Tout comme beaucoup d’internautes, lorsqu’ils racontent leur vie sur les réseaux sociaux, oublient qu’il n’y a pas si longtemps, on décachetait les lettres des gens pour les envoyer en prison s’ils avaient critiqué leurs gouvernants. Que ferait-on, si un tel gouvernement se présentait d’ici quelques dizaines d’années, et fouillait dans tout ce que nous avions exprimé sur Internet depuis notre naissance ? Nous serions faits comme des rats, voilà tout. C’est ce en quoi notre époque est parfois désespérément naïve, béni-oui-oui, totalement inconsciente de ce dont l’homme est capable.

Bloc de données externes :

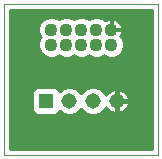
<source format=gbl>
G75*
%MOIN*%
%OFA0B0*%
%FSLAX25Y25*%
%IPPOS*%
%LPD*%
%AMOC8*
5,1,8,0,0,1.08239X$1,22.5*
%
%ADD10C,0.00000*%
%ADD11R,0.05150X0.05150*%
%ADD12C,0.05150*%
%ADD13C,0.04362*%
%ADD14C,0.01000*%
D10*
X0005000Y0010000D02*
X0005000Y0060361D01*
X0056501Y0060361D01*
X0056470Y0009970D01*
X0005000Y0010000D01*
D11*
X0018989Y0028000D03*
D12*
X0026863Y0028000D03*
X0034737Y0028000D03*
X0042611Y0028000D03*
D13*
X0040800Y0046800D03*
X0040800Y0051800D03*
X0035800Y0051800D03*
X0035800Y0046800D03*
X0030800Y0046800D03*
X0030800Y0051800D03*
X0025800Y0051800D03*
X0025800Y0046800D03*
X0020800Y0046800D03*
X0020800Y0051800D03*
D14*
X0017879Y0054933D02*
X0007100Y0054933D01*
X0007100Y0053934D02*
X0017050Y0053934D01*
X0017171Y0054225D02*
X0016519Y0052652D01*
X0016519Y0050948D01*
X0017171Y0049375D01*
X0017246Y0049300D01*
X0017171Y0049225D01*
X0016519Y0047652D01*
X0016519Y0045948D01*
X0017171Y0044375D01*
X0018375Y0043171D01*
X0019948Y0042519D01*
X0021652Y0042519D01*
X0023225Y0043171D01*
X0023300Y0043246D01*
X0023375Y0043171D01*
X0024948Y0042519D01*
X0026652Y0042519D01*
X0028225Y0043171D01*
X0028300Y0043246D01*
X0028375Y0043171D01*
X0029948Y0042519D01*
X0031652Y0042519D01*
X0033225Y0043171D01*
X0033300Y0043246D01*
X0033375Y0043171D01*
X0034948Y0042519D01*
X0036652Y0042519D01*
X0038225Y0043171D01*
X0038300Y0043246D01*
X0038375Y0043171D01*
X0039948Y0042519D01*
X0041652Y0042519D01*
X0043225Y0043171D01*
X0044429Y0044375D01*
X0045081Y0045948D01*
X0045081Y0047652D01*
X0044429Y0049225D01*
X0043876Y0049778D01*
X0044062Y0050056D01*
X0044340Y0050726D01*
X0044481Y0051437D01*
X0044481Y0051709D01*
X0040891Y0051709D01*
X0040891Y0051891D01*
X0044481Y0051891D01*
X0044481Y0052163D01*
X0044340Y0052874D01*
X0044062Y0053544D01*
X0043659Y0054147D01*
X0043147Y0054659D01*
X0042544Y0055062D01*
X0041874Y0055340D01*
X0041163Y0055481D01*
X0040891Y0055481D01*
X0040891Y0051891D01*
X0040709Y0051891D01*
X0040709Y0055481D01*
X0040437Y0055481D01*
X0039726Y0055340D01*
X0039056Y0055062D01*
X0038778Y0054876D01*
X0038225Y0055429D01*
X0036652Y0056081D01*
X0034948Y0056081D01*
X0033375Y0055429D01*
X0033300Y0055354D01*
X0033225Y0055429D01*
X0031652Y0056081D01*
X0029948Y0056081D01*
X0028375Y0055429D01*
X0028300Y0055354D01*
X0028225Y0055429D01*
X0026652Y0056081D01*
X0024948Y0056081D01*
X0023375Y0055429D01*
X0023300Y0055354D01*
X0023225Y0055429D01*
X0021652Y0056081D01*
X0019948Y0056081D01*
X0018375Y0055429D01*
X0017171Y0054225D01*
X0016637Y0052936D02*
X0007100Y0052936D01*
X0007100Y0051937D02*
X0016519Y0051937D01*
X0016523Y0050939D02*
X0007100Y0050939D01*
X0007100Y0049940D02*
X0016936Y0049940D01*
X0017053Y0048942D02*
X0007100Y0048942D01*
X0007100Y0047943D02*
X0016640Y0047943D01*
X0016519Y0046945D02*
X0007100Y0046945D01*
X0007100Y0045946D02*
X0016520Y0045946D01*
X0016933Y0044948D02*
X0007100Y0044948D01*
X0007100Y0043949D02*
X0017596Y0043949D01*
X0018906Y0042951D02*
X0007100Y0042951D01*
X0007100Y0041952D02*
X0054390Y0041952D01*
X0054389Y0040954D02*
X0007100Y0040954D01*
X0007100Y0039955D02*
X0054388Y0039955D01*
X0054388Y0038957D02*
X0007100Y0038957D01*
X0007100Y0037958D02*
X0054387Y0037958D01*
X0054387Y0036960D02*
X0007100Y0036960D01*
X0007100Y0035961D02*
X0054386Y0035961D01*
X0054385Y0034963D02*
X0007100Y0034963D01*
X0007100Y0033964D02*
X0054385Y0033964D01*
X0054384Y0032966D02*
X0007100Y0032966D01*
X0007100Y0031967D02*
X0014837Y0031967D01*
X0014314Y0031445D02*
X0014314Y0024555D01*
X0015544Y0023325D01*
X0022434Y0023325D01*
X0023664Y0024555D01*
X0023664Y0024588D01*
X0024215Y0024037D01*
X0025933Y0023325D01*
X0027793Y0023325D01*
X0029511Y0024037D01*
X0030800Y0025326D01*
X0032089Y0024037D01*
X0033807Y0023325D01*
X0035667Y0023325D01*
X0037385Y0024037D01*
X0038700Y0025352D01*
X0039008Y0026096D01*
X0039126Y0025864D01*
X0039503Y0025345D01*
X0039956Y0024892D01*
X0040475Y0024515D01*
X0041047Y0024224D01*
X0041657Y0024026D01*
X0042290Y0023925D01*
X0042324Y0023925D01*
X0042324Y0027713D01*
X0042898Y0027713D01*
X0042898Y0028287D01*
X0046686Y0028287D01*
X0046686Y0028321D01*
X0046585Y0028954D01*
X0046387Y0029564D01*
X0046096Y0030136D01*
X0045719Y0030655D01*
X0045266Y0031108D01*
X0044747Y0031485D01*
X0044175Y0031776D01*
X0043565Y0031974D01*
X0042932Y0032075D01*
X0042898Y0032075D01*
X0042898Y0028287D01*
X0042324Y0028287D01*
X0042324Y0032075D01*
X0042290Y0032075D01*
X0041657Y0031974D01*
X0041047Y0031776D01*
X0040475Y0031485D01*
X0039956Y0031108D01*
X0039503Y0030655D01*
X0039126Y0030136D01*
X0039008Y0029904D01*
X0038700Y0030648D01*
X0037385Y0031963D01*
X0035667Y0032675D01*
X0033807Y0032675D01*
X0032089Y0031963D01*
X0030800Y0030674D01*
X0029511Y0031963D01*
X0027793Y0032675D01*
X0025933Y0032675D01*
X0024215Y0031963D01*
X0023664Y0031412D01*
X0023664Y0031445D01*
X0022434Y0032675D01*
X0015544Y0032675D01*
X0014314Y0031445D01*
X0014314Y0030969D02*
X0007100Y0030969D01*
X0007100Y0029970D02*
X0014314Y0029970D01*
X0014314Y0028972D02*
X0007100Y0028972D01*
X0007100Y0027973D02*
X0014314Y0027973D01*
X0014314Y0026975D02*
X0007100Y0026975D01*
X0007100Y0025976D02*
X0014314Y0025976D01*
X0014314Y0024978D02*
X0007100Y0024978D01*
X0007100Y0023979D02*
X0014890Y0023979D01*
X0007100Y0022981D02*
X0054378Y0022981D01*
X0054379Y0023979D02*
X0043272Y0023979D01*
X0043565Y0024026D02*
X0042932Y0023925D01*
X0042898Y0023925D01*
X0042898Y0027713D01*
X0046686Y0027713D01*
X0046686Y0027679D01*
X0046585Y0027046D01*
X0046387Y0026436D01*
X0046096Y0025864D01*
X0045719Y0025345D01*
X0045266Y0024892D01*
X0044747Y0024515D01*
X0044175Y0024224D01*
X0043565Y0024026D01*
X0042898Y0023979D02*
X0042324Y0023979D01*
X0041950Y0023979D02*
X0037246Y0023979D01*
X0038326Y0024978D02*
X0039871Y0024978D01*
X0039069Y0025976D02*
X0038959Y0025976D01*
X0042324Y0025976D02*
X0042898Y0025976D01*
X0042898Y0024978D02*
X0042324Y0024978D01*
X0042324Y0026975D02*
X0042898Y0026975D01*
X0042898Y0027973D02*
X0054381Y0027973D01*
X0054382Y0028972D02*
X0046580Y0028972D01*
X0046180Y0029970D02*
X0054382Y0029970D01*
X0054383Y0030969D02*
X0045405Y0030969D01*
X0043587Y0031967D02*
X0054384Y0031967D01*
X0054380Y0026975D02*
X0046562Y0026975D01*
X0046153Y0025976D02*
X0054380Y0025976D01*
X0054379Y0024978D02*
X0045351Y0024978D01*
X0042898Y0028972D02*
X0042324Y0028972D01*
X0042324Y0029970D02*
X0042898Y0029970D01*
X0042898Y0030969D02*
X0042324Y0030969D01*
X0042324Y0031967D02*
X0042898Y0031967D01*
X0041635Y0031967D02*
X0037375Y0031967D01*
X0038379Y0030969D02*
X0039817Y0030969D01*
X0039042Y0029970D02*
X0038981Y0029970D01*
X0032099Y0031967D02*
X0029501Y0031967D01*
X0030505Y0030969D02*
X0031095Y0030969D01*
X0031148Y0024978D02*
X0030452Y0024978D01*
X0029372Y0023979D02*
X0032228Y0023979D01*
X0024354Y0023979D02*
X0023088Y0023979D01*
X0023141Y0031967D02*
X0024225Y0031967D01*
X0023906Y0042951D02*
X0022694Y0042951D01*
X0027694Y0042951D02*
X0028906Y0042951D01*
X0032694Y0042951D02*
X0033906Y0042951D01*
X0037694Y0042951D02*
X0038906Y0042951D01*
X0042694Y0042951D02*
X0054390Y0042951D01*
X0054391Y0043949D02*
X0044004Y0043949D01*
X0044667Y0044948D02*
X0054391Y0044948D01*
X0054392Y0045946D02*
X0045080Y0045946D01*
X0045081Y0046945D02*
X0054393Y0046945D01*
X0054393Y0047943D02*
X0044960Y0047943D01*
X0044547Y0048942D02*
X0054394Y0048942D01*
X0054394Y0049940D02*
X0043985Y0049940D01*
X0044382Y0050939D02*
X0054395Y0050939D01*
X0054396Y0051937D02*
X0044481Y0051937D01*
X0044314Y0052936D02*
X0054396Y0052936D01*
X0054397Y0053934D02*
X0043801Y0053934D01*
X0042737Y0054933D02*
X0054397Y0054933D01*
X0054398Y0055932D02*
X0037013Y0055932D01*
X0038721Y0054933D02*
X0038863Y0054933D01*
X0040709Y0054933D02*
X0040891Y0054933D01*
X0040891Y0053934D02*
X0040709Y0053934D01*
X0040709Y0052936D02*
X0040891Y0052936D01*
X0040891Y0051937D02*
X0040709Y0051937D01*
X0034587Y0055932D02*
X0032013Y0055932D01*
X0029587Y0055932D02*
X0027013Y0055932D01*
X0024587Y0055932D02*
X0022013Y0055932D01*
X0019587Y0055932D02*
X0007100Y0055932D01*
X0007100Y0056930D02*
X0054399Y0056930D01*
X0054399Y0057929D02*
X0007100Y0057929D01*
X0007100Y0058261D02*
X0054400Y0058261D01*
X0054371Y0012071D01*
X0007100Y0012099D01*
X0007100Y0058261D01*
X0007100Y0021982D02*
X0054377Y0021982D01*
X0054377Y0020984D02*
X0007100Y0020984D01*
X0007100Y0019985D02*
X0054376Y0019985D01*
X0054376Y0018987D02*
X0007100Y0018987D01*
X0007100Y0017988D02*
X0054375Y0017988D01*
X0054374Y0016990D02*
X0007100Y0016990D01*
X0007100Y0015991D02*
X0054374Y0015991D01*
X0054373Y0014993D02*
X0007100Y0014993D01*
X0007100Y0013994D02*
X0054373Y0013994D01*
X0054372Y0012996D02*
X0007100Y0012996D01*
M02*

</source>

Les millions de sourires publicitaires qui nous entourent ont pour unique objectif de nous faire oublier ces tristes réalités, et nous conforter dans nos choix de vie assumés seulement du bout des lèvres, ou alors avec tant de fervente indignation, de rappels désespérés de centaines de nouveaux « droits » bafoués, qu’ils en perdent toute crédibilité.

Comment ne pas ressentir un malaise marqué devant tous ces visages recomposés, ces pommettes sentant la compensation chimique d’une infirmité affective, ces fonds de teint écœurants, ces yeux si maquillés mais brûlants d’inquiétude, ces faux vieux et ces fausses vieilles, bref toute cette humanité pour qui la haine de soi, c’est-à-dire l’amour pour son image, s’est portée à son point d’incandescence ?

Nous comatons, nous colmatons, ou plutôt, nous suspendons notre jugement, nous suspendons notre existence. L’époque attend patiemment… Elle attend quoi ?

Le Salut dans la disparition de l’esprit critique

A certaines époques, elle attendait le Salut de l’âme, parfois le Salut par l’extermination de telle ou telle catégorie de gens ; aujourd’hui, le Salut par le cyborg l’attire indéniablement, le Salut par la formule scientomagique, le Salut par la jeunesse éternelle, le Salut par l’acide truc-machin qui nous rendra plus photogénique, pour les siècles des siècles, Amen. Ce n’est pas un élan vers le véritable bonheur qui nous dicte cette conduite et nous inocule cette croyance, c’est l’hystérie calme et sûre d’elle-même qui caractérise notre époque. Et qui place logiquement son bonheur là où le risque d’aliénation est le plus grand. Logiquement aussi, et très naturellement pour le coup, le prix à payer sera à la hauteur de notre folie des candeurs.

Mais tout ne finira pas forcément par une catastrophe visible, bruyante, comme cela est si souvent arrivé. Peut-être que le drame se limitera, se limite peut-être déjà, à un simple et silencieux écrasement des consciences, à une neutralisation nette et sans bavure de la résistance psychologique, mentale, des hommes. La plus réussie des exterminations, la plus irréprochable, irresponsable, propre, indiscutable, irrémédiable, technique ; la plus moderne.